Make an exact copy of the lines from the top of the entries below through the line with "the following disclaimer.". Leave all pictures out.
::::
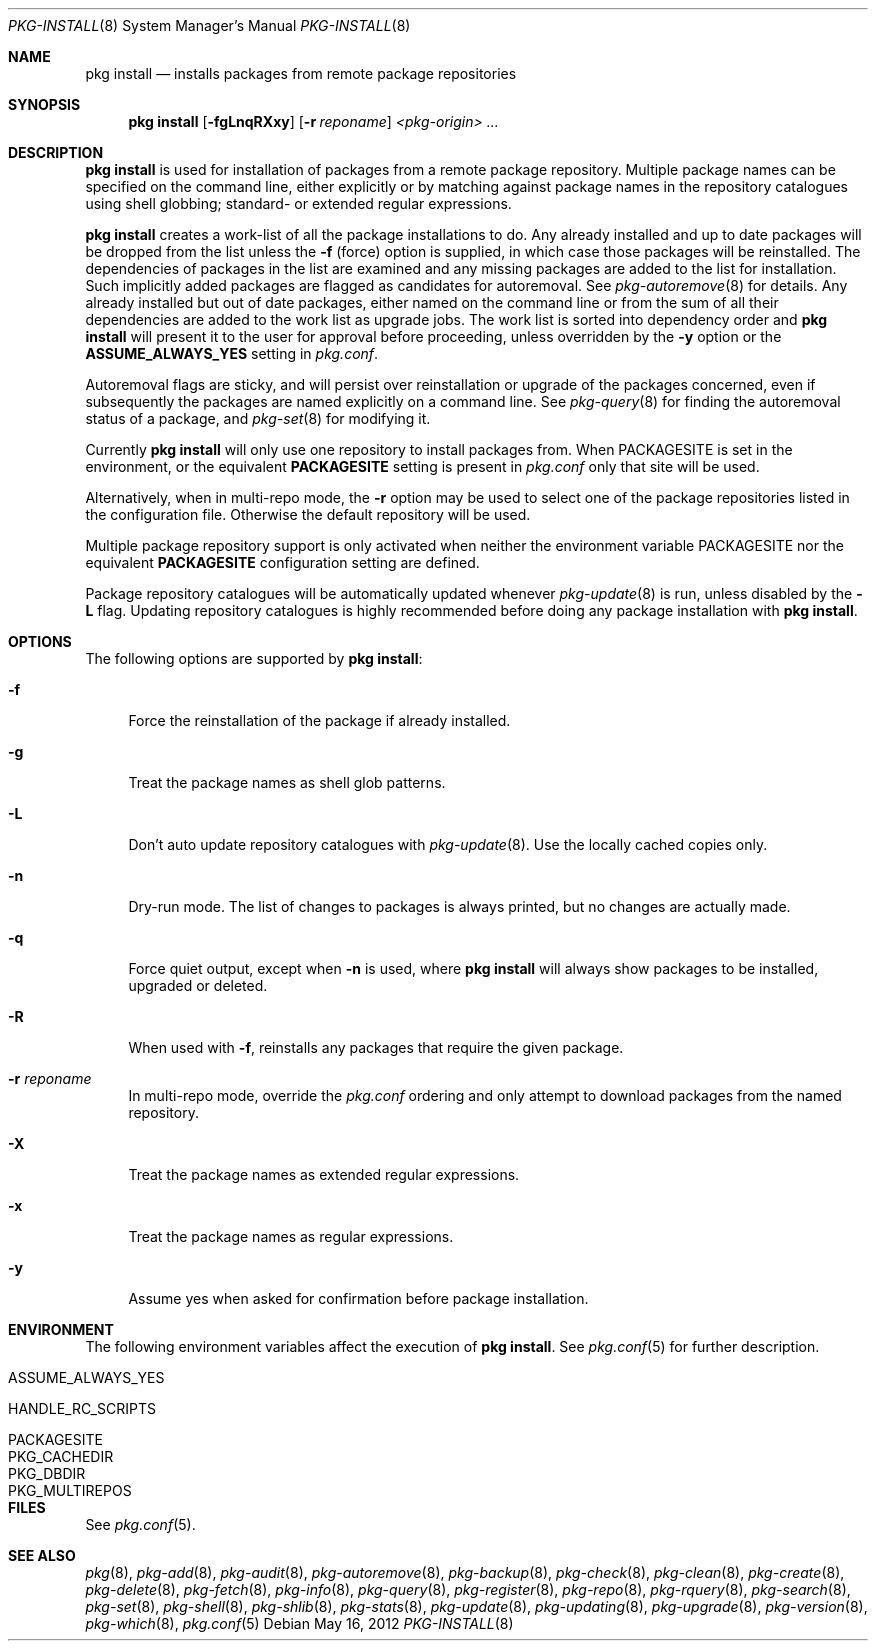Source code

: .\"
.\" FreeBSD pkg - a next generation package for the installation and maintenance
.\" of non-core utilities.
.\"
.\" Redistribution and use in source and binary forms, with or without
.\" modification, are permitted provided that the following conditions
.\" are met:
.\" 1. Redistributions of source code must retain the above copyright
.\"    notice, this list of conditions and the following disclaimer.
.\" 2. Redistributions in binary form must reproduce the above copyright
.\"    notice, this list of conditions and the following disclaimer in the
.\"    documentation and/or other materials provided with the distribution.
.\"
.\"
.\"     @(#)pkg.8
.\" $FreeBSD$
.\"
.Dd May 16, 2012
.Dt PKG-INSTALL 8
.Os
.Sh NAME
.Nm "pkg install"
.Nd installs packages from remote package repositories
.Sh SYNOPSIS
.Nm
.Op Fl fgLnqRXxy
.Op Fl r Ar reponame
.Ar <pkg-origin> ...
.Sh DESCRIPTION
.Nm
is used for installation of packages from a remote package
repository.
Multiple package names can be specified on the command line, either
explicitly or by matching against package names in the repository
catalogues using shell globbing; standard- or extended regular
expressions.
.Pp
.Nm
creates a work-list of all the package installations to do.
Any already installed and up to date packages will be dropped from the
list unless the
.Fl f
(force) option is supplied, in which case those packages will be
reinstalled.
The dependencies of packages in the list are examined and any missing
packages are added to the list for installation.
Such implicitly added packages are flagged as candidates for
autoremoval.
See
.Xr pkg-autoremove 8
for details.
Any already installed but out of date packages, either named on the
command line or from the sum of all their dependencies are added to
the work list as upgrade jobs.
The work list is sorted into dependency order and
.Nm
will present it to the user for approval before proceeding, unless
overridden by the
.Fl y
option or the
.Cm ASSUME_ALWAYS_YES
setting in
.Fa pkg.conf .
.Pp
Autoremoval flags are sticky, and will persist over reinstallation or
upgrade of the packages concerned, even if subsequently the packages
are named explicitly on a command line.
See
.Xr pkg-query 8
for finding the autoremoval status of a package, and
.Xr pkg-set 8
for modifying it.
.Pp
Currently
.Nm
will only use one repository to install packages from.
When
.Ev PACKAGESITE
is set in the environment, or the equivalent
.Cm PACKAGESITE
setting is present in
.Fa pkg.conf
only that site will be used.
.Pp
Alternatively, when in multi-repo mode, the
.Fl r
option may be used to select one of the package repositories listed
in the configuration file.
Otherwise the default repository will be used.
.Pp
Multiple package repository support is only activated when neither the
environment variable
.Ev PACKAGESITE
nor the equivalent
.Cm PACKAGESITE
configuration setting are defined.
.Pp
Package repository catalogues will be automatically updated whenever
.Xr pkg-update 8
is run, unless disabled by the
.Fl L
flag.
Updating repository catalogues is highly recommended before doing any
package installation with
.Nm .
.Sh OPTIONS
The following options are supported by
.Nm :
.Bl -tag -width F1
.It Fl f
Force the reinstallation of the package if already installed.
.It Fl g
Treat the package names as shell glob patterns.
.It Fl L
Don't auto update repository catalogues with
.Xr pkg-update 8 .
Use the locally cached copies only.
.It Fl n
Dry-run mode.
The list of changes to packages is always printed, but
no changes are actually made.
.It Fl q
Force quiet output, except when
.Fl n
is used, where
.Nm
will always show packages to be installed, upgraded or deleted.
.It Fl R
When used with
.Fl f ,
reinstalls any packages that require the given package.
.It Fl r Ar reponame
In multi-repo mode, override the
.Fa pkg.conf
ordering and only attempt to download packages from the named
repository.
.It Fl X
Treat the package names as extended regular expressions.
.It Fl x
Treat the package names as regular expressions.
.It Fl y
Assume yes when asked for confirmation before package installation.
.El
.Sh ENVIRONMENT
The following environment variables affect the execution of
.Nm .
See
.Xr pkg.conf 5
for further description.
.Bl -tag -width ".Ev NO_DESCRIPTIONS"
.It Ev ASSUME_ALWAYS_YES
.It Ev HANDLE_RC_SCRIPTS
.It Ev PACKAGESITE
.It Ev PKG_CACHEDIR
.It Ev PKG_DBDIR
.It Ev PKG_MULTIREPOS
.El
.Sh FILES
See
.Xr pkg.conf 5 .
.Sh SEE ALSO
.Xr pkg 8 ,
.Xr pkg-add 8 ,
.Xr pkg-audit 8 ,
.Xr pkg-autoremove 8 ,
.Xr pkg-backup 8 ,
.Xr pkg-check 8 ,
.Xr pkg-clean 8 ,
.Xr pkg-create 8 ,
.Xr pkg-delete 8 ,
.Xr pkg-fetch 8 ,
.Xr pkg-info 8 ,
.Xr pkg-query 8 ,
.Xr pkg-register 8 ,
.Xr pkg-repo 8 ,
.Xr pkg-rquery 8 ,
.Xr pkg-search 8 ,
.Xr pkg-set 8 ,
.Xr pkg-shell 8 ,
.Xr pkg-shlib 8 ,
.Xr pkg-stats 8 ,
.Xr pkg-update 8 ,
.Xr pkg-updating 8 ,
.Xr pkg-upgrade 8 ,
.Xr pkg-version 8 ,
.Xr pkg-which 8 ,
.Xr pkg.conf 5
::::
YOUR RESPONSE:
Source code

: .\"
.\" FreeBSD pkg - a next generation package for the installation and maintenance
.\" of non-core utilities.
.\"
.\" Redistribution and use in source and binary forms, with or without
.\" modification, are permitted provided that the following conditions
.\" are met:
.\" 1. Redistributions of source code must retain the above copyright
.\"    notice, this list of conditions and the following disclaimer.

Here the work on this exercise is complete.